I agree, and it make sense. My goal was to be able to ´listen` (sort of) on the view, for any changes made in its base tables. Instead of on each individual base table, as this makes it more difficult to automatic find the changes it makes in the view, which is what I need.
The view never changes - it has no content.
Make sense, yes. Thank you.
I think it should be supported: On views, triggers can be defined to execute instead of INSERT, UPDATE, or DELETE operations. Such INSTEAD OF triggers are fired once for each row that needs to be modified in the view. See Overview of Trigger Behavior
@SergiuIndrie Sure, but I don't get your point.
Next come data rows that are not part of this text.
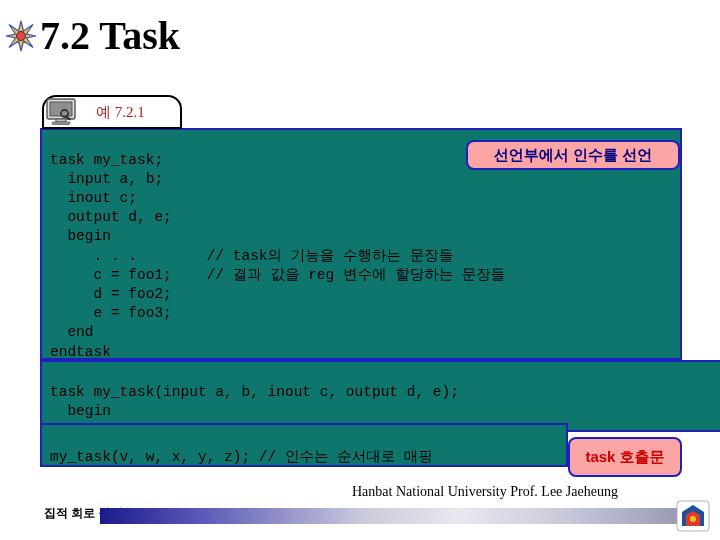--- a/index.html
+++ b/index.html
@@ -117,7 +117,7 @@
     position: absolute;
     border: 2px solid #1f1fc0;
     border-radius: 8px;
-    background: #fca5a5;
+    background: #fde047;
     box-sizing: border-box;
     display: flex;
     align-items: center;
This doesn't say that a trigger on a view fires when the underlying tables are changed.
0

The trigger with a view is fired when INSERT, UPDATE or DELETE operation is prevented on a view but not on the base table of the view. *My answer explains the trigger with a view in detail.

*Memos:

  • INSTEAD OF can prevent operations.

  • You can use INSTEAD OF only with a view and FOR EACH ROW otherwise there is error.

  • You cannot specify one or more columns with UPDATE OF when using INSTEAD OF otherwise there is error.

  • You cannot use TRUNCATE with INSTEAD OF otherwise there is error.

  • The trigger with BEFORE or AFTER and INSERT, UPDATE or DELETE on a view doesn't work. *My question and the answers explains it in detail.